A. Giriş
Pandemi sonrası dönemde iş dünyası önemli değişimlere sahne olmuş, çalışma hayatı büyük ölçüde dijitalleşmiş ve uzaktan çalışma modeli yaygın bir uygulama haline gelmiştir. Teknolojik gelişmelerin hız kazanması, internet ve bulut tabanlı sistemlerin etkin kullanımı, çalışanların mekândan bağımsız bir şekilde işlerini yürütebilmesini mümkün kılmıştır. Geleneksel ofis ortamına alternatif olarak geliştirilen uzaktan ve esnek çalışma modelleri hem işverenler hem de çalışanlar açısından yeni fırsatlar ve zorluklar doğurmuştur. Bu yeni sistem, zaman yönetimi ve maliyet avantajları sağlarken, aynı zamanda hukuki düzenlemeleri ve iş sağlığı güvenliği gibi konuları da gündeme getirmiştir.
Uzaktan ve esnek çalışma modellerinin yaygınlaşmasıyla birlikte iş hukukunda yeni düzenlemelere ihtiyaç duyulmuştur. Çalışma saatleri, iş sağlığı ve güvenliği, iş kazalarının tanımı, uzaktan çalışanların hakları ve işverenin yükümlülükleri gibi birçok konu, hukuki açıdan yeniden ele alınarak belirli çerçevelere oturtulmuştur. Ayrıca, kısmi zamanlı çalışma, vardiyalı çalışma ve proje bazlı çalışma gibi esnek çalışma modelleri de iş dünyasında giderek daha fazla benimsenmiş ve bu durum iş hukukunun kapsamının genişlemesine neden olmuştur. İşbu bilgi bülteninde, iş hukukunda esnek çalışma ve uzaktan çalışma modelleri detaylı bir şekilde ele alınarak hem çalışanlar hem de işverenler açısından hak ve sorumluluklar incelenecektir.
B. Uzaktan Çalışmanın Hukuki Çerçevesi
Uzaktan çalışma, çalışanların işlerini fiziksel olarak işyerinde bulunmadan yerine getirdiği bir çalışma modeli olarak tanımlanmaktadır. Pandemi sonrası dönemde yaygınlaşan bu model, iş hukukunda önemli değişiklikleri beraberinde getirmiştir. 4857 sayılı İş Kanunu'nun (“Kanun”) 14. maddesi uzaktan çalışmaya ilişkin düzenlemeleri içermekte olup, bu çalışma biçiminin hukuki çerçevesi belirlenmiştir. Uzaktan çalışmanın işveren ve çalışan açısından hak ve yükümlülükleri netleştirilerek iş ilişkilerinin sağlıklı bir şekilde yürütülmesi amaçlanmıştır.

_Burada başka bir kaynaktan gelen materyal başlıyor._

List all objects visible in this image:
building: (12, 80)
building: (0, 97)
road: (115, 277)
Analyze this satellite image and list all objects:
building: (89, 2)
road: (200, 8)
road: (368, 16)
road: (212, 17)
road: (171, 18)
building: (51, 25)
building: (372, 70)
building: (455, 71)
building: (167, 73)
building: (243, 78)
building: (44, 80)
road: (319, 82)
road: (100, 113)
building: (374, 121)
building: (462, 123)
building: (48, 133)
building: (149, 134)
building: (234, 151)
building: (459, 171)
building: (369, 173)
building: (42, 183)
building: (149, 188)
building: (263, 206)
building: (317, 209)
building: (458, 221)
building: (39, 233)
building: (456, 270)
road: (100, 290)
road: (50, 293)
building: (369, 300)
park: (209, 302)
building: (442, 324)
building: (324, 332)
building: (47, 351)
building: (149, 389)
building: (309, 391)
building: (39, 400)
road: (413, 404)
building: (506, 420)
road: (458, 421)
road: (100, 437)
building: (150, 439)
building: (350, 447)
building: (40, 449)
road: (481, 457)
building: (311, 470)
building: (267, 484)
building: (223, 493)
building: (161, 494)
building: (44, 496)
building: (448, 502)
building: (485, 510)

Uzaktan çalışmanın uygulanabilirliği ve işleyişi, taraflar arasında yapılacak yazılı bir sözleşme ile belirlenmelidir. Bu sözleşmede çalışma süreleri, çalışma ortamı, işveren tarafından sağlanacak ekipmanlar ve işçinin kullanacağı araçlar açık bir şekilde ifade edilmelidir. Ayrıca, işverenin kişisel verileri koruma yükümlülüğü kapsamında, çalışanların dijital ortamda paylaşacağı bilgilerin gizliliği sağlanmalı ve veri güvenliği politikaları oluşturulmalıdır.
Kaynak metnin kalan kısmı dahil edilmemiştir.